As an experiment I used Twitter quite a bit with moderate success. It can be a bit addicting. It had some downtime and the connection to FaceBook was broken for a couple of days, so I really didn’t feel it was a service that was fully available or reliable. One time when I thought it would be fun to use it was when I was walking around the Roman Forum, but I couldn’t get through to the network on my BlackBerry.
At that point it occurred to me that a voice-based flavor of Twitter might be interesting. That is, each message burst would be, say, no more than 5 seconds in length. You could use cheap or free VOIP to input and on the receiving end your “followers” could either listen to the recording or opt for viewing a voice-to-text translation. In the world of lol, rofl, brb, g2g, etc., it would not have to be perfect. Now that could be really distracting! If there’s money in this idea, you heard it here first.
My Linux setup on my Thinkpad performed well. I could access any available access point and it worked as expected within the IBM environments. That means I’m closer than ever to completely deleting the Windows partition on the machine. I don’t really need the hard disk room or anything, but it would be satisfying.

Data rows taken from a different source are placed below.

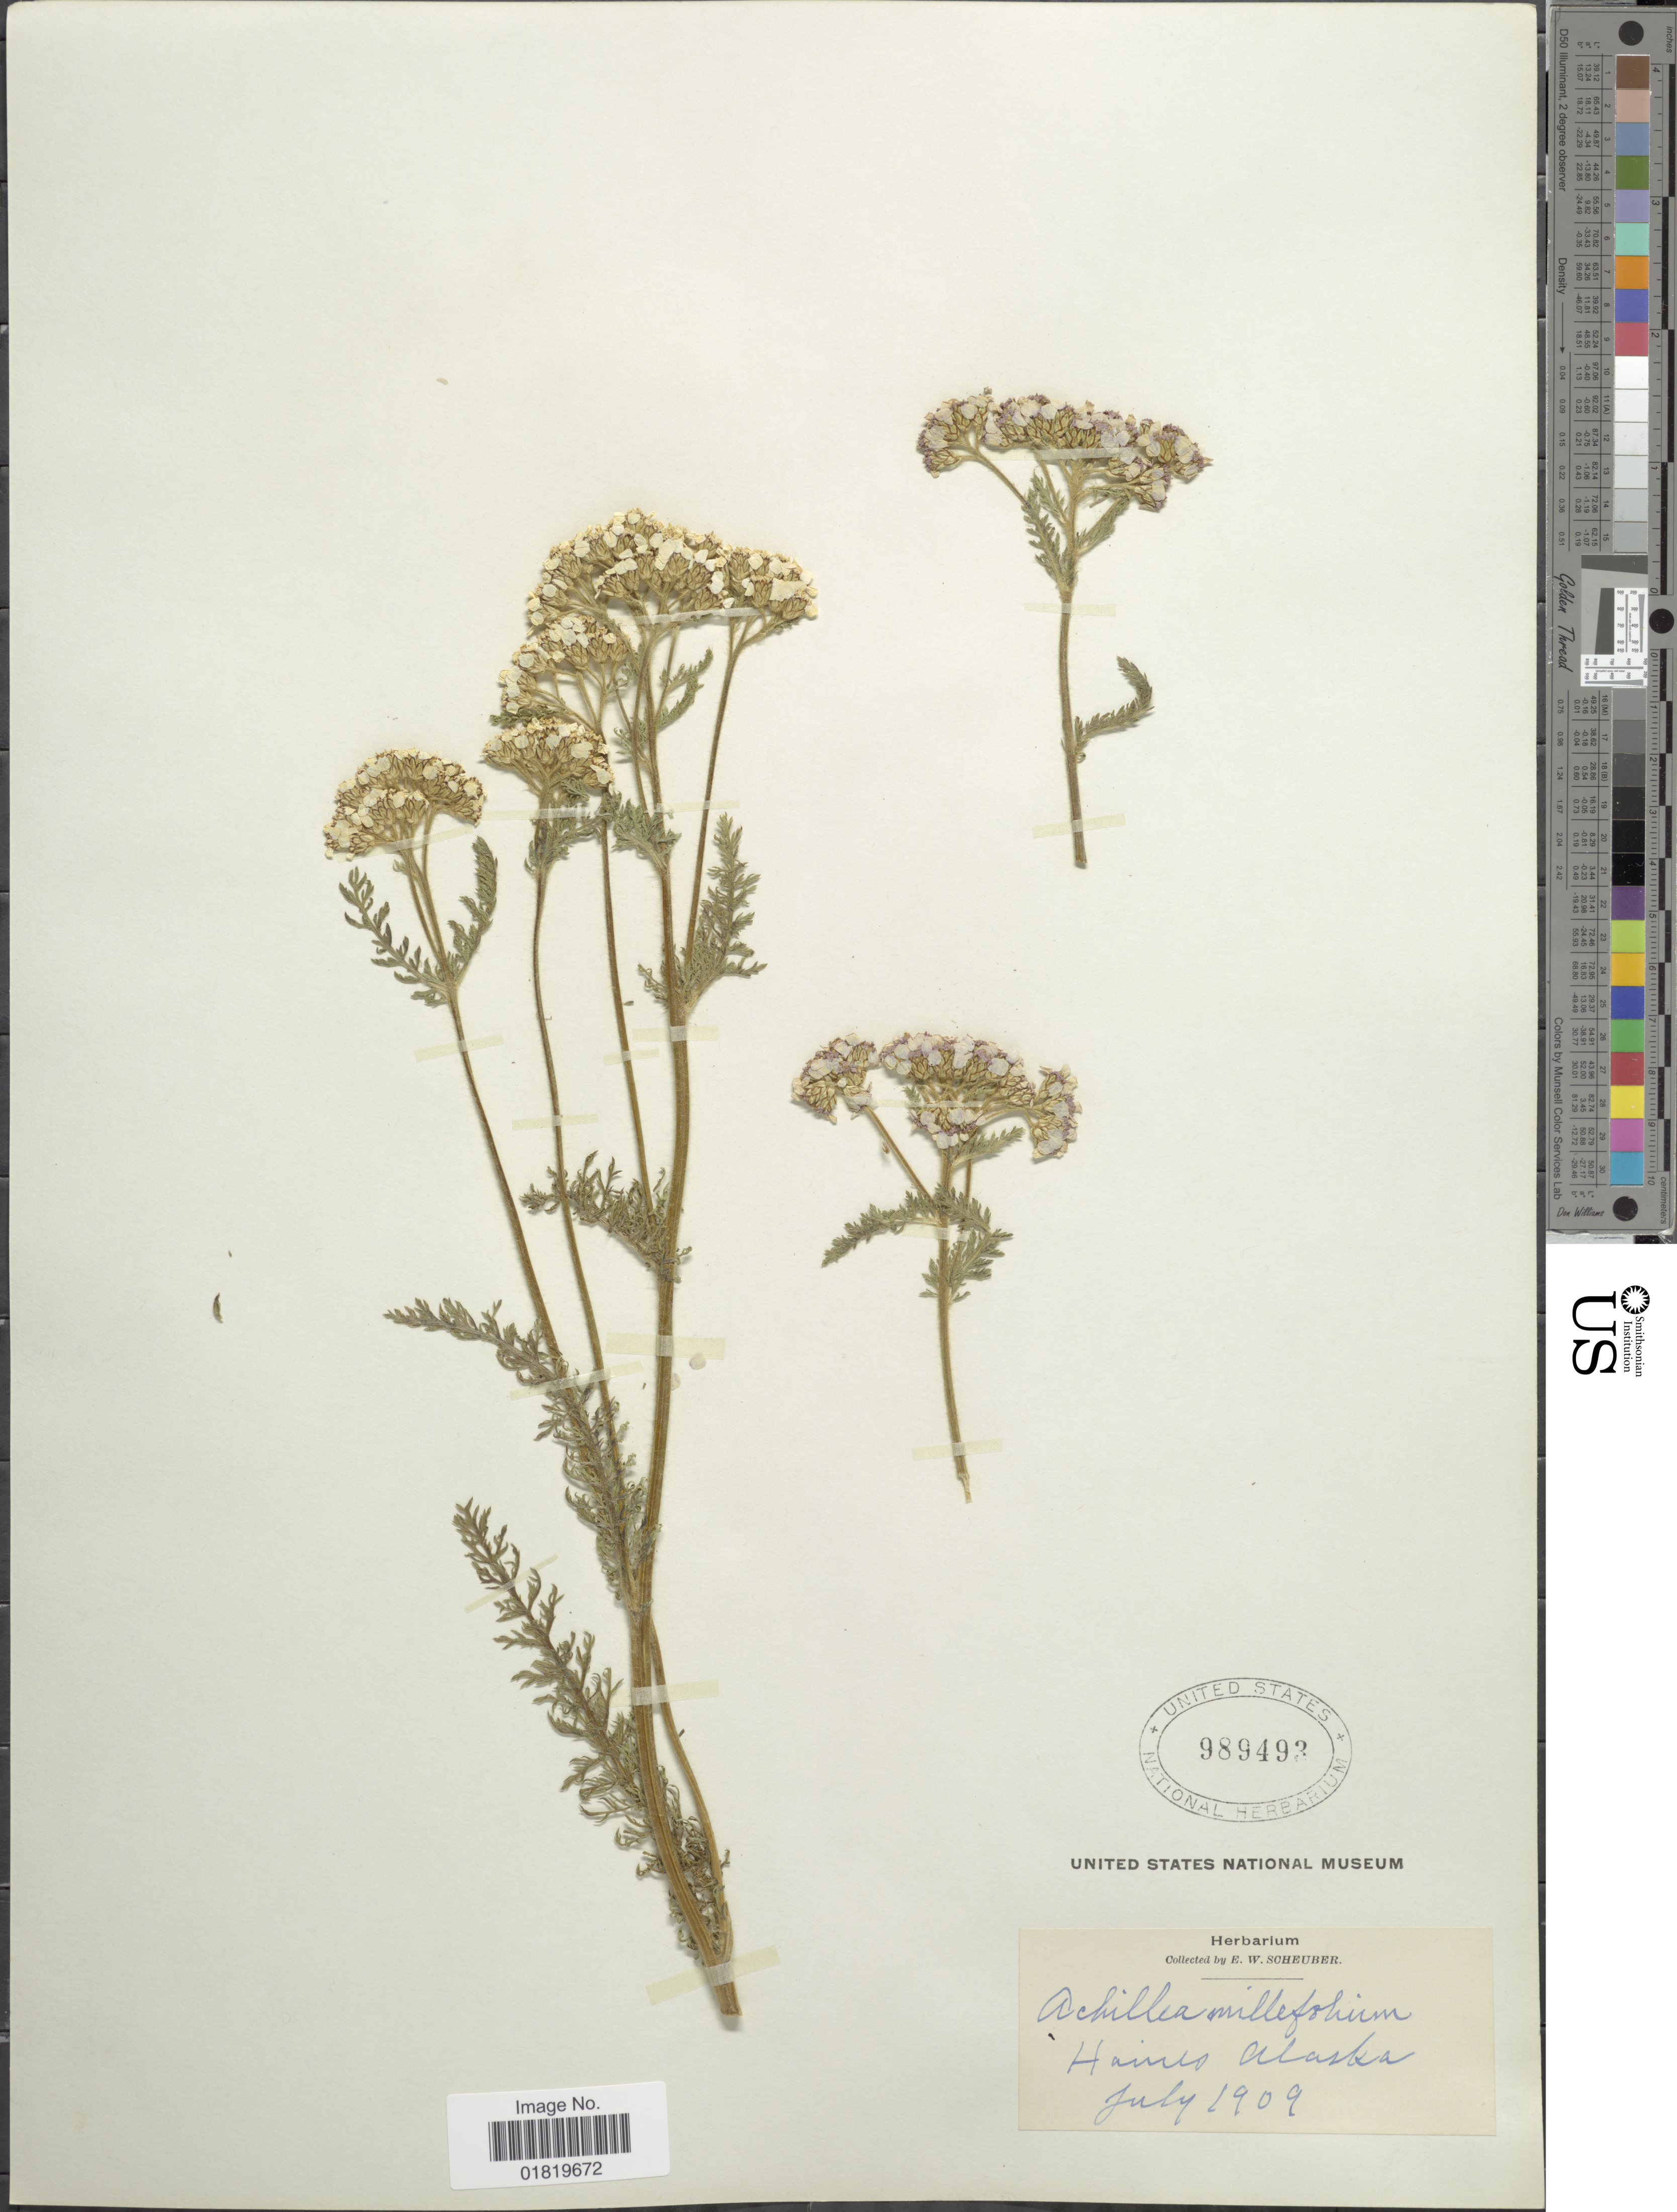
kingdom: Plantae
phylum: Tracheophyta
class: Magnoliopsida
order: Asterales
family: Asteraceae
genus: Achillea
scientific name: Achillea borealis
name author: Bong.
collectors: E. Scheuber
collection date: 1909-07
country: United States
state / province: Alaska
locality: Haines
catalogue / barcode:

The third partition on the laptop is Ubuntu 8.04. This is quite nice, though I don’t yet have all the IBM apps on it that would allow me to be on it full time. The wifi support is not as dependable as what I have on Red Hat, so that would also have to be taken care of before I moved to it as my primary laptop environment. It’s something to play with in my spare time, though a colleague said that 8.10 will be much improved in the wifi area.
I put the new OpenOffice.org 3.0 Beta on my home iMac this morning. Speaking personally and with very limited experience, I’m impressed! As I’ve said before, it’s nice to see this area of software active again after years of stagnation and controlled development.